Nowy projekt Banku Pocztowego i Poczty Polskiej może jednak nieść ryzyko dla samych kredytobiorców – seniorów. Przypomina mi się sytuacja mniej więcej sprzed dekady. Wówczas banki też bardzo aktywnie kierowały ofertę pożyczek do seniorów, robiły specjalne kampanie marketingowe. Argumentowały to właśnie stabilnością dochodów. Ale paradoksalnie odwróciło się to przeciwko nim, bo z czasem banki musiały nieco przykręcić kurek z kredytami tej grupie klientów.

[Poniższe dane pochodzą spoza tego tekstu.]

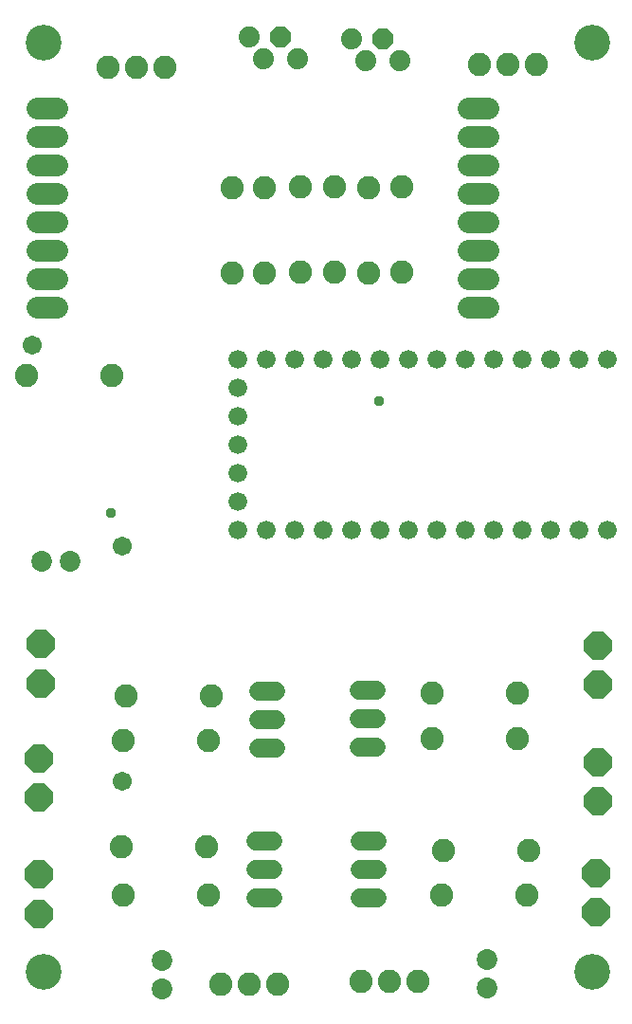
<source format=gbr>
G04 EAGLE Gerber RS-274X export*
G75*
%MOMM*%
%FSLAX34Y34*%
%LPD*%
%INSoldermask Bottom*%
%IPPOS*%
%AMOC8*
5,1,8,0,0,1.08239X$1,22.5*%
G01*
%ADD10C,3.203200*%
%ADD11C,1.854200*%
%ADD12C,1.727200*%
%ADD13C,1.879600*%
%ADD14P,2.034460X8X292.500000*%
%ADD15C,2.082800*%
%ADD16C,1.676400*%
%ADD17P,2.709439X8X112.500000*%
%ADD18P,2.709439X8X292.500000*%
%ADD19C,1.981200*%
%ADD20C,0.959600*%
%ADD21C,1.703200*%


D10*
X40000Y40000D03*
X530000Y40000D03*
X40000Y870000D03*
X530000Y870000D03*
D11*
X146300Y49900D03*
X146300Y24500D03*
X436300Y50700D03*
X436300Y25300D03*
X38500Y406300D03*
X63900Y406300D03*
D12*
X323080Y105800D02*
X338320Y105800D01*
X338320Y131200D02*
X323080Y131200D01*
X323080Y156600D02*
X338320Y156600D01*
D13*
X358190Y853916D03*
D14*
X342950Y873284D03*
D13*
X327710Y853916D03*
X315010Y873284D03*
X266690Y855316D03*
D14*
X251450Y874684D03*
D13*
X236210Y855316D03*
X223510Y874684D03*
D15*
X248800Y28800D03*
X223400Y28800D03*
X198000Y28800D03*
X323400Y31200D03*
X348800Y31200D03*
X374200Y31200D03*
X97900Y847400D03*
X123300Y847400D03*
X148700Y847400D03*
D12*
X229880Y157100D02*
X245120Y157100D01*
X245120Y131700D02*
X229880Y131700D01*
X229880Y106300D02*
X245120Y106300D01*
X322380Y241100D02*
X337620Y241100D01*
X337620Y266500D02*
X322380Y266500D01*
X322380Y291900D02*
X337620Y291900D01*
X247620Y290700D02*
X232380Y290700D01*
X232380Y265300D02*
X247620Y265300D01*
X247620Y239900D02*
X232380Y239900D01*
D15*
X330100Y663600D03*
X330100Y739800D03*
X397700Y148200D03*
X473900Y148200D03*
X396100Y108200D03*
X472300Y108200D03*
X269300Y664500D03*
X269300Y740700D03*
X208700Y664100D03*
X208700Y740300D03*
X190000Y286200D03*
X113800Y286200D03*
X110900Y246300D03*
X187100Y246300D03*
X360100Y664500D03*
X360100Y740700D03*
X237500Y664400D03*
X237500Y740600D03*
X101200Y572600D03*
X25000Y572600D03*
X300100Y664700D03*
X300100Y740900D03*
X185900Y151800D03*
X109700Y151800D03*
X387500Y248200D03*
X463700Y248200D03*
X110900Y108200D03*
X187100Y108200D03*
X463200Y289300D03*
X387000Y289300D03*
D16*
X518500Y586700D03*
X493100Y586700D03*
X467700Y586700D03*
X442300Y586700D03*
X493100Y434300D03*
X213700Y535900D03*
X416900Y586700D03*
X391500Y586700D03*
X366100Y586700D03*
X340700Y586700D03*
X315300Y586700D03*
X289900Y586700D03*
X264500Y586700D03*
X239100Y586700D03*
X213700Y586700D03*
X213700Y434300D03*
X239100Y434300D03*
X264500Y434300D03*
X289900Y434300D03*
X315300Y434300D03*
X340700Y434300D03*
X366100Y434300D03*
X391500Y434300D03*
X416900Y434300D03*
X442300Y434300D03*
X467700Y434300D03*
X518500Y434300D03*
X543900Y586700D03*
X213700Y510500D03*
X213700Y485100D03*
X213700Y459700D03*
X213700Y561300D03*
X543900Y434300D03*
D17*
X37500Y297700D03*
X37500Y332700D03*
D18*
X535000Y331200D03*
X535000Y296200D03*
D17*
X535000Y192400D03*
X535000Y227400D03*
X36100Y92000D03*
X36100Y127000D03*
X36100Y195600D03*
X36100Y230600D03*
D18*
X533900Y128300D03*
X533900Y93300D03*
D19*
X52190Y659100D02*
X34410Y659100D01*
X34410Y786100D02*
X52190Y786100D01*
X52190Y633700D02*
X34410Y633700D01*
X34410Y760700D02*
X52190Y760700D01*
X52190Y735300D02*
X34410Y735300D01*
X34410Y811500D02*
X52190Y811500D01*
X52190Y684500D02*
X34410Y684500D01*
X34410Y709900D02*
X52190Y709900D01*
X419310Y659100D02*
X437090Y659100D01*
X437090Y786100D02*
X419310Y786100D01*
X419310Y633700D02*
X437090Y633700D01*
X437090Y760700D02*
X419310Y760700D01*
X419310Y735300D02*
X437090Y735300D01*
X437090Y811500D02*
X419310Y811500D01*
X419310Y684500D02*
X437090Y684500D01*
X437090Y709900D02*
X419310Y709900D01*
D15*
X480000Y850000D03*
X454600Y850000D03*
X429200Y850000D03*
D20*
X100000Y450000D03*
D21*
X110000Y420000D03*
X110000Y210000D03*
X30000Y600000D03*
D20*
X340000Y550000D03*
M02*

</source>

Jak się o tym dowiedziałem? Przypadkiem. Rozmawiałem z pracownikiem banku – ekspertem od systemów scoringowych. To modele matematyczne, których zadaniem jest przewidywanie z jakim prawdopodobieństwem dany klient spłaci kredyt. Taki model bierze pod uwagę wiele zmiennych, np. wiek, płeć, wykształcenie, miejsce zamieszkania czy zawód. Modele scoringowe dostosowywane są do aktualnej sytuacji gospodarczej i na rynku pracy.
Mój rozmówca zdradził mi, że przykładem takiej zmiany było inne podejście właśnie do seniorów. W pewnym momencie systemy scoringowe oceniały ich jako rzetelnych i stabilnych kredytobiorców. Banki zaczęły więc aktywnie oferować im pożyczki. Seniorzy zaczęli się więc zadłużać i z czasem pojawiły się problemy ze spłatą. Modele trzeba było zmodyfikować, czyli „nauczyć je”, że emeryt nie jest wcale bezpiecznym kredytobiorcą.
Na Banku Pocztowym pożyczkowy świat się nie kończy
Nie twierdzę, że nowy projekt Pocztowego i Poczty musi za jakiś czas przyczynić się do stworzenia wizerunku seniora jako złego kredytobiorcy. Ale stały i gwarantowany dochód może być pokusą nie tylko dla Pocztowego, ale też innych banków do ukredytowania naszych seniorów w dobie pikującej akcji kredytowej.
Jeśli zapuka do was listonosz z propozycją pożyczki, pamiętajcie, że na Banku Pocztowym oferta kredytowa się nie kończy. Zwłaszcza, że jego oferta do najtańszych nie należy. Jeśli dobrze rozumiem, bank w „listonoszowym” kanale będzie oferował dostępny w placówkach pocztowych „Kredyt w Porządku”. Maksymalny okres kredytowania to aż 10 lat, a więc łatwo wpaść w pułapkę niskich miesięcznych rat. Bo jeśli rozbijemy np. 5000 zł kredytu na 120 miesięcy, to miesięczna rata wyniesie „zaledwie” 67 zł. Liczę na to, że listonosze skuszeni prowizją „za lead” nie będą uciekać się do takich sztuczek.
Z zamieszczonego na stronie banku tzw. reprezentatywnego przykładu wynika, że jego nominalne oprocentowanie wynosi 7,2%, a więc jest to obecnie maksymalna stawka, jaką przewiduje prawo. Za pożyczenie 7500 zł bank weźmie 1023 zł prowizji, czyli prawie 14% pożyczanej kwoty. Sporo.